Comments (15)
I'm gradually working on this issue. If anyone else is working on it or wants to, let me know and we can figure out how to combine efforts.
from matminer.
(maybe something for @Qi-max to contribute?)
from matminer.
Hi Logan, I am not now. Pls tell me If there is anything you want me to work on.
from matminer.
Thanks, @Qi-max! I'm about halfway done with the features from the PRB article, which will cover most of the Sci Rep features. So, it is probably easiest for me to finish those two papers myself.
Would you want to start on the Nat. Comm features?
Also, the areas that I haven't figured out yet:
- Getting 2nd-nearest neighbors from the NearNeighbor pymatgen classes, which are needed for some of the PRB attributes. I was thinking of building an additional method on to the NearNeighbor classes for this, but am not sure if that is already done or if there is an easier way.
- Whether we can/should combine these features with your existing VoronoiFingerprint class. I am in favor of keeping them as separate featurizers to avoid having classes with too many options.
- How to cache the Voronoi tessellation, if it is used by multiple featurizers. When implementing the PRB features in Magpie, I found that running the tessellation comprised a significant amount of the featurization time. While I'm not doing anything about caching now, I'm worried that making many different featurizers (see 2) will exacerbate any performance issues.
Any thoughts about these issues?
from matminer.
Hi Logan,
Thanks for the reply!
for 1, I think adding an additional method to the NearNeighbor classes to get 2nd-nn is a good way to go. I am only a bit concerned about the performance issue, as it may includes some repeated calculation of 1st-nn in real applications. eg., if we want to get 2nd-nn of each atom in the structure and we already calculated the 1st-nn of all atoms (which is a more common case I think), we can just combine the 1st-nn of the 1st-nn atoms of each atom to get the 2nd-nn atoms, without further calculation. This requires solving the caching issues. But still, I think adding a standard way to get 2nd-nn is quite useful.
Besides, I have considered to add a new site-featurizer to allow "coarse-graining" (eg. getting 'mean', 'std_dev', 'minimum' or 'maximum') any site fingerprint around the neighbors to serve as site features. This featurizer could also takes the 2nd-NN neighboring effect into account. The user can give the featurizer a type of site fingerprint and a neighbor finding algorithm (including Voronoi method) and the featurizer will return a coarse grained version of that site fingerprint. This works similarly as the SiteStatsFingerprint, except for serving as site features rather than structure features. But I am also quite concerned about the performance issue, especially if the neighbor finding is quite computationally expensive, as you have mentioned. I have also tested some matminer featurizers on the disordered systems that contain tens/hundreds of thousands of atoms and found that it indeed takes quite a long time to featurize.

#### Your instructions
Return, word for word, the part of the matminer thread between "Hi Logan, I" and "too many options.", inclusive.

#### Given entries
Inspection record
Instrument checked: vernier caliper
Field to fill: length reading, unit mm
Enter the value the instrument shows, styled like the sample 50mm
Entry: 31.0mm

---

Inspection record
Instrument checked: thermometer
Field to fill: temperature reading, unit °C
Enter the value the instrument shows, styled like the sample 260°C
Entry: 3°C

#### Exercise response
Hi Logan, I am not now. Pls tell me If there is anything you want me to work on.
from matminer.
Thanks, @Qi-max! I'm about halfway done with the features from the PRB article, which will cover most of the Sci Rep features. So, it is probably easiest for me to finish those two papers myself.
Would you want to start on the Nat. Comm features?
Also, the areas that I haven't figured out yet:
- Getting 2nd-nearest neighbors from the NearNeighbor pymatgen classes, which are needed for some of the PRB attributes. I was thinking of building an additional method on to the NearNeighbor classes for this, but am not sure if that is already done or if there is an easier way.
- Whether we can/should combine these features with your existing VoronoiFingerprint class. I am in favor of keeping them as separate featurizers to avoid having classes with too many options.